Pungutan ‘Pemalang Inspiring Teacher 2025’ Disoroti, Praktisi Hukum Sebut Potensi Pungli

Redaksi / amkmedianews.com 26 Agustus 2025, 10:20 WIB

AMKMedianews.com, Pemalang – Polemik pungutan kontribusi sebesar Rp200.000 bagi peserta acara “Pemalang Inspiring Teacher 2025” terus bergulir. Meski panitia mengklaim acara ini diselenggarakan dengan “anggaran mandiri” tanpa menggunakan dana APBD, klaim tersebut tak luput dari kritik tajam dari kalangan praktisi hukum. Mereka menilai kewajiban iuran ini janggal dan berpotensi besar masuk dalam kategori pungutan liar.

Praktisi hukum terkemuka, Dr.(c) Imam Subiyanto, S.H., M.H., CPM, menegaskan bahwa dalih “anggaran mandiri” tidak secara otomatis membebaskan panitia dari tanggung jawab hukum. “Jika iuran Rp200.000 ditarik secara kolektif melalui mekanisme Kelompok Kerja Kepala Sekolah (K3S) atau Kelompok Wilayah Kerja (KWK), maka unsur sukarela menjadi hilang. Ini secara efektif berubah menjadi pungutan tanpa dasar hukum yang jelas, sangat rawan dikategorikan sebagai pungutan liar,” ujar Imam pada Senin (25/8).

Imam SBY menambahkan bahwa dalih “investasi pendidikan” untuk membenarkan pungutan ini juga tidak dapat diterima. Ia merujuk pada Undang-Undang Nomor 20 Tahun 2003 tentang Sistem Pendidikan Nasional dan Peraturan Menteri Pendidikan dan Kebudayaan Nomor 44 Tahun 2012 yang secara tegas melarang pungutan tanpa dasar hukum yang sah di lingkungan pendidikan. “Peningkatan kualitas guru adalah kewajiban konstitusional negara, yang seharusnya dibiayai melalui APBD dan APBN. Sangat tidak adil jika beban ini justru dibebankan kepada guru melalui pungutan yang dikemas seolah-olah sukarela,” katanya.

Ia secara khusus menyoroti dampak pungutan ini terhadap guru honorer, yang sebagian besar memiliki pendapatan jauh di bawah Upah Minimum Kabupaten (UMK). “Memberi beban tambahan untuk acara seremonial atas nama peningkatan mutu adalah langkah yang jelas-jelas bertentangan dengan asas keadilan.
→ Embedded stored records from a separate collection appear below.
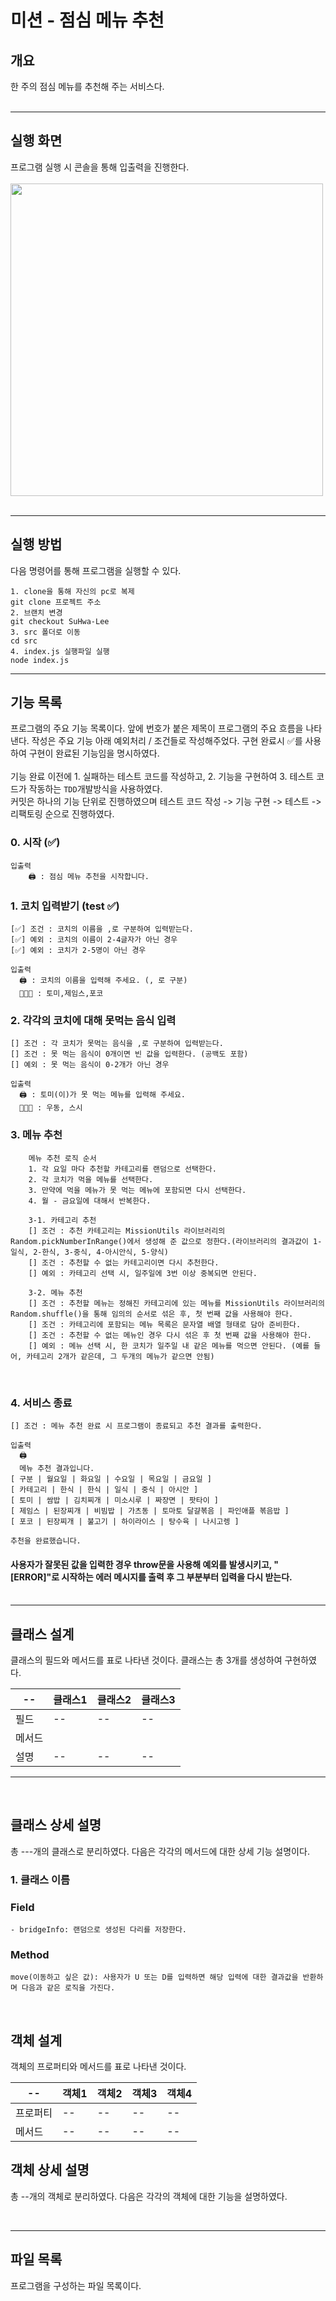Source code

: # 미션 - 점심 메뉴 추천

## 개요
한 주의 점심 메뉴를 추천해 주는 서비스다.
<br/><br/>

---

## 실행 화면
프로그램 실행 시 콘솔을 통해 입출력을 진행한다. <br/><br/>
<img src='./play.gif' style='width: 500px'/><br/><br/>

---

## 실행 방법
다음 명령어를 통해 프로그램을 실행할 수 있다.

    1. clone을 통해 자신의 pc로 복제
    git clone 프로젝트 주소
    2. 브랜치 변경
    git checkout SuHwa-Lee
    3. src 폴더로 이동
    cd src
    4. index.js 실행파일 실행
    node index.js

---

## 기능 목록
프로그램의 주요 기능 목록이다. 앞에 번호가 붙은 제목이 프로그램의 주요 흐름을 나타낸다. 작성은 주요 기능 아래 예외처리 / 조건들로 작성해주었다. 구현 완료시 ✅를 사용하여 구현이 완료된 기능임을 명시하였다. 
<br/><br/>
기능 완료 이전에 1. 실패하는 테스트 코드를 작성하고, 2. 기능을 구현하여 3. 테스트 코드가 작동하는 <code>TDD</code>개발방식을 사용하였다. <br/> 커밋은 하나의 기능 단위로 진행하였으며 테스트 코드 작성 -> 기능 구현 -> 테스트 -> 리팩토링 순으로 진행하였다.
<br/>

### 0. 시작 (✅)
	입출력
		🖨️ : 점심 메뉴 추천을 시작합니다.

### 1. 코치 입력받기 (test ✅)
    [✅] 조건 : 코치의 이름을 ,로 구분하여 입력받는다.
    [✅] 예외 : 코치의 이름이 2-4글자가 아닌 경우
    [✅] 예외 : 코치가 2-5명이 아닌 경우

	입출력
      🖨️ : 코치의 이름을 입력해 주세요. (, 로 구분)
      🧑🏻‍💻 : 토미,제임스,포코

### 2. 각각의 코치에 대해 못먹는 음식 입력
    [] 조건 : 각 코치가 못먹는 음식을 ,로 구분하여 입력받는다.
    [] 조건 : 못 먹는 음식이 0개이면 빈 값을 입력한다. (공백도 포함)
    [] 예외 : 못 먹는 음식이 0-2개가 아닌 경우

	입출력
      🖨️ : 토미(이)가 못 먹는 메뉴를 입력해 주세요.
      🧑🏻‍💻 : 우동, 스시

### 3. 메뉴 추천

        메뉴 추천 로직 순서
        1. 각 요일 마다 추천할 카테고리를 랜덤으로 선택한다.
        2. 각 코치가 먹을 메뉴를 선택한다.
        3. 만약에 먹을 메뉴가 못 먹는 메뉴에 포함되면 다시 선택한다.
        4. 월 - 금요일에 대해서 반복한다.

        3-1. 카테고리 추천
        [] 조건 : 추천 카테고리는 MissionUtils 라이브러리의 Random.pickNumberInRange()에서 생성해 준 값으로 정한다.(라이브러리의 결과값이 1-일식, 2-한식, 3-중식, 4-아시안식, 5-양식)
        [] 조건 : 추천할 수 없는 카테고리이면 다시 추천한다.
        [] 예외 : 카테고리 선택 시, 일주일에 3번 이상 중복되면 안된다.

        3-2. 메뉴 추천
        [] 조건 : 추천할 메뉴는 정해진 카테고리에 있는 메뉴를 MissionUtils 라이브러리의 Random.shuffle()을 통해 임의의 순서로 섞은 후, 첫 번째 값을 사용해야 한다.
        [] 조건 : 카테고리에 포함되는 메뉴 목록은 문자열 배열 형태로 담아 준비한다.
        [] 조건 : 추천할 수 없는 메뉴인 경우 다시 섞은 후 첫 번째 값을 사용해야 한다.
        [] 예외 : 메뉴 선택 시, 한 코치가 일주일 내 같은 메뉴를 먹으면 안된다. (예를 들어, 카테고리 2개가 같은데, 그 두개의 메뉴가 같으면 안됨)
        
<br/>

### 4. 서비스 종료
    [] 조건 : 메뉴 추천 완료 시 프로그램이 종료되고 추천 결과를 출력한다.

	입출력
      🖨️ 
      메뉴 추천 결과입니다.
    [ 구분 | 월요일 | 화요일 | 수요일 | 목요일 | 금요일 ]
    [ 카테고리 | 한식 | 한식 | 일식 | 중식 | 아시안 ]
    [ 토미 | 쌈밥 | 김치찌개 | 미소시루 | 짜장면 | 팟타이 ]
    [ 제임스 | 된장찌개 | 비빔밥 | 가츠동 | 토마토 달걀볶음 | 파인애플 볶음밥 ]
    [ 포코 | 된장찌개 | 불고기 | 하이라이스 | 탕수육 | 나시고렝 ]

    추천을 완료했습니다.

####  사용자가 잘못된 값을 입력한 경우 throw문을 사용해 예외를 발생시키고, "[ERROR]"로 시작하는 에러 메시지를 출력 후 그 부분부터 입력을 다시 받는다. <br/><br/>

---

## 클래스 설계
클래스의 필드와 메서드를 표로 나타낸 것이다. 클래스는 총 3개를 생성하여 구현하였다. 

|--|클래스1|클래스2|클래스3|
|--|--|--|--|
|필드|--|--|--|
|메서드||
|설명|--|--|--|--|

---
<br/>

## 클래스 상세 설명

총 ---개의 클래스로 분리하였다. 다음은 각각의 메서드에 대한 상세 기능 설명이다.

### 1. 클래스 이름

  ### Field
    - bridgeInfo: 랜덤으로 생성된 다리를 저장한다.
    
  ### Method
    move(이동하고 싶은 값): 사용자가 U 또는 D를 입력하면 해당 입력에 대한 결과값을 반환하며 다음과 같은 로직을 가진다. 

<br/>

## 객체 설계
객체의 프로퍼티와 메서드를 표로 나타낸 것이다.

|--|객체1|객체2|객체3|객체4|
|--|--|--|--|--|
|프로퍼티|--|--|--|--|
|메서드|--|--|--|--|

## 객체 상세 설명

총 --개의 객체로 분리하였다. 다음은 각각의 객체에 대한 기능을 설명하였다.
   

<br/>

---
## 파일 목록
프로그램을 구성하는 파일 목록이다.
Guru honorer di Pemalang sudah berjuang keras dengan gaji yang minim,” kritik Imam.

Kondisi ini semakin ironis jika dihubungkan dengan data Indeks Pembangunan Manusia (IPM) Pemalang. Menurut data Badan Pusat Statistik (BPS) 2023, IPM Pemalang berada di angka 69,03, menjadikannya kabupaten dengan IPM terendah di Jawa Tengah. “Ini adalah paradoks yang mencolok. IPM rendah, tapi upaya untuk meningkatkan kapasitas guru tidak ditanggung oleh pemerintah. Sebaliknya, malah dibebankan kepada para guru itu sendiri. Ini adalah bentuk kelalaian pemerintah dari kewajiban konstitusionalnya,” tegas Imam.

Sebagai penutup, Imam mengingatkan pemerintah daerah agar lebih cermat dan tidak memberikan ruang pada praktik pungutan yang bersembunyi di balik label “partisipasi sukarela” namun tidak memiliki landasan hukum yang kuat. “Gerakan kolektif dalam dunia pendidikan memang patut didukung, tetapi harus memenuhi prinsip akuntabilitas, transparansi, dan berbasis regulasi. Jika tidak, acara ini tidak lebih dari pungutan liar berkedok pendidikan,” pungkasnya.( Joko Longkeyang).